:: Activity ::
Your output is the line containing "pinky mcp: (829, 599)" plus all lines after it to the end of the records, reproduced exactly, with nothing else.

:: Materials provided ::
--

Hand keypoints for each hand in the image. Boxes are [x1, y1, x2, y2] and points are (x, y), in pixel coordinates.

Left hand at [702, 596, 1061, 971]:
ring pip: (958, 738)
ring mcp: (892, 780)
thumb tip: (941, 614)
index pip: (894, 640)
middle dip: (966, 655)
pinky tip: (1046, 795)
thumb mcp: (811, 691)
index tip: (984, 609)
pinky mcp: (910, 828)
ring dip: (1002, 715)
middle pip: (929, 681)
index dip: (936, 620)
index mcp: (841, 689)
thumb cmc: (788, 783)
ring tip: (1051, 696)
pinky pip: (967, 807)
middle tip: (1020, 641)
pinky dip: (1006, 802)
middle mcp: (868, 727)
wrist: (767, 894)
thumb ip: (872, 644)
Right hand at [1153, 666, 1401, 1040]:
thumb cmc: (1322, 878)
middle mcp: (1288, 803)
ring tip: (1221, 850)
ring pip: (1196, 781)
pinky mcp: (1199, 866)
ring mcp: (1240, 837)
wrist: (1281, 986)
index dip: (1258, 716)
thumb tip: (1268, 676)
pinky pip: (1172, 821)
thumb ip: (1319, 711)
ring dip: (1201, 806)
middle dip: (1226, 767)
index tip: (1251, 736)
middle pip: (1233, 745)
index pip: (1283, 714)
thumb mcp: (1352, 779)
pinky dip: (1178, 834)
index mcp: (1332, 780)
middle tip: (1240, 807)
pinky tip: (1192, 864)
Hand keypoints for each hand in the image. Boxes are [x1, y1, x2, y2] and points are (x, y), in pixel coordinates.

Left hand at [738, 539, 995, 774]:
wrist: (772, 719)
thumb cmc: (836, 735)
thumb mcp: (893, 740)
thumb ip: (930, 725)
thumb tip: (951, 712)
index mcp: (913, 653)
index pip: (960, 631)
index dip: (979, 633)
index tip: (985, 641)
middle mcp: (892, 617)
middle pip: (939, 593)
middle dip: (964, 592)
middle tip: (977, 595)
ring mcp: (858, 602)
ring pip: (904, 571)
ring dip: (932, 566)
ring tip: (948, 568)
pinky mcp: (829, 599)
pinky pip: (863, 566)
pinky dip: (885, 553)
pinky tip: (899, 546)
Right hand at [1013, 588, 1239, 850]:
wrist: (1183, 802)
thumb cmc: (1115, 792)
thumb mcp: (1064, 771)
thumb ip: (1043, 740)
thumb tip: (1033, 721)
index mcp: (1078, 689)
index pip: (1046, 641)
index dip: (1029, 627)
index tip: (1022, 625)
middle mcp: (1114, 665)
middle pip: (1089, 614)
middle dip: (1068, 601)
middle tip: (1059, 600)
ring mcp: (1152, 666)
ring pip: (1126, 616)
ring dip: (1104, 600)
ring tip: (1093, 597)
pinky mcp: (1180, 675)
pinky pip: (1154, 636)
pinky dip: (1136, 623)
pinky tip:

--

:: Result below ::
pinky mcp: (829, 599)
pinky pip: (863, 566)
pinky dip: (885, 553)
pinky tip: (899, 546)
Right hand at [1013, 588, 1239, 850]:
wrist: (1183, 802)
thumb cmc: (1115, 792)
thumb mcp: (1064, 771)
thumb ip: (1043, 740)
thumb tip: (1033, 721)
index mcp: (1078, 689)
index pip: (1046, 641)
index dip: (1029, 627)
index tip: (1022, 625)
middle mcp: (1114, 665)
middle pip: (1089, 614)
middle dip: (1068, 601)
middle tip: (1059, 600)
ring mcp: (1152, 666)
ring pip: (1126, 616)
ring dip: (1104, 600)
ring tip: (1093, 597)
pinky mcp: (1180, 675)
pinky pip: (1154, 636)
pinky dip: (1136, 623)
pinky tip:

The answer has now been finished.